> **WHAT IS EXPECTED**:
Please print the text of every entry below word for word, with each line as it appears, and leave the pictures out.
[Opening DATA TO PROCESS section]
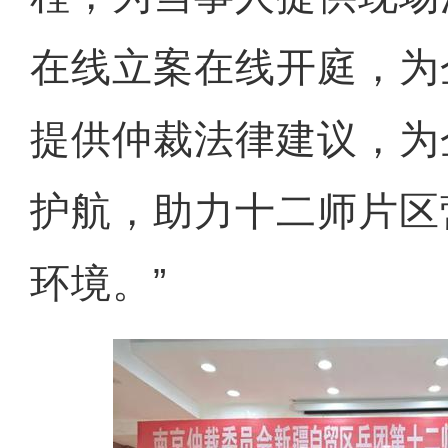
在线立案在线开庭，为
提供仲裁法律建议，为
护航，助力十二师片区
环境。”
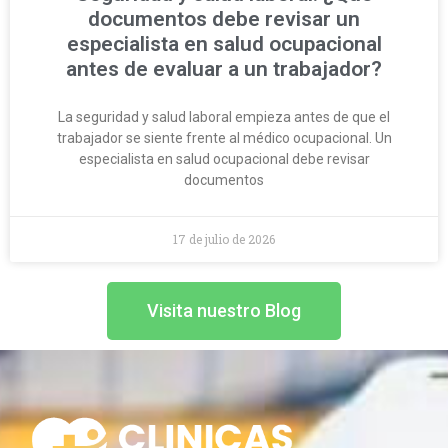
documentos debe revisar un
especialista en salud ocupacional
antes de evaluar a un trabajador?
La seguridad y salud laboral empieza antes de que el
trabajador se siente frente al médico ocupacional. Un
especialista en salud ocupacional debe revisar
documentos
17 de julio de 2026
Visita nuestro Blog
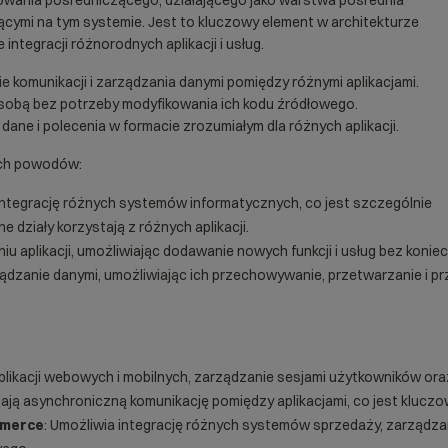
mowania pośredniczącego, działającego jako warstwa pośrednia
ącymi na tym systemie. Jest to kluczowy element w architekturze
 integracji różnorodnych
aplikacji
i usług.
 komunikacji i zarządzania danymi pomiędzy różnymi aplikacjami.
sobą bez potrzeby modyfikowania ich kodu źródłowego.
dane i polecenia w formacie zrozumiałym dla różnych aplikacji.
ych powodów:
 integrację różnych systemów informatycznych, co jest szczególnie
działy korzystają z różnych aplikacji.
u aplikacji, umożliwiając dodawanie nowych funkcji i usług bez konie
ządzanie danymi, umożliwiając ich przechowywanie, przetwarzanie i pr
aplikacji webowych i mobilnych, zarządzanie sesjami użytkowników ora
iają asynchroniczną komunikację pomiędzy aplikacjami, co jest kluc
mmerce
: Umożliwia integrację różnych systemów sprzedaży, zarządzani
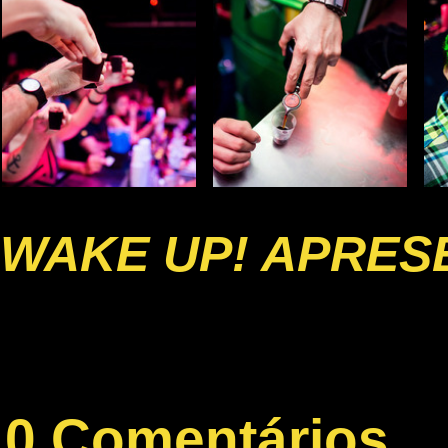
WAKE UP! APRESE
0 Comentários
[Closing DATA TO PROCESS section]
> **RESPONSE TO THE EXERCISE**:
在线立案在线开庭，为
提供仲裁法律建议，为
护航，助力十二师片区
环境。”
documentos debe revisar un
especialista en salud ocupacional
antes de evaluar a un trabajador?
La seguridad y salud laboral empieza antes de que el
trabajador se siente frente al médico ocupacional. Un
especialista en salud ocupacional debe revisar
documentos
17 de julio de 2026
Visita nuestro Blog
mowania pośredniczącego, działającego jako warstwa pośrednia
ącymi na tym systemie. Jest to kluczowy element w architekturze
 integracji różnorodnych
aplikacji
i usług.
 komunikacji i zarządzania danymi pomiędzy różnymi aplikacjami.
sobą bez potrzeby modyfikowania ich kodu źródłowego.
dane i polecenia w formacie zrozumiałym dla różnych aplikacji.
ych powodów:
 integrację różnych systemów informatycznych, co jest szczególnie
działy korzystają z różnych aplikacji.
u aplikacji, umożliwiając dodawanie nowych funkcji i usług bez konie
ządzanie danymi, umożliwiając ich przechowywanie, przetwarzanie i pr
aplikacji webowych i mobilnych, zarządzanie sesjami użytkowników ora
iają asynchroniczną komunikację pomiędzy aplikacjami, co jest kluc
mmerce
: Umożliwia integrację różnych systemów sprzedaży, zarządzani
WAKE UP! APRESE
0 Comentários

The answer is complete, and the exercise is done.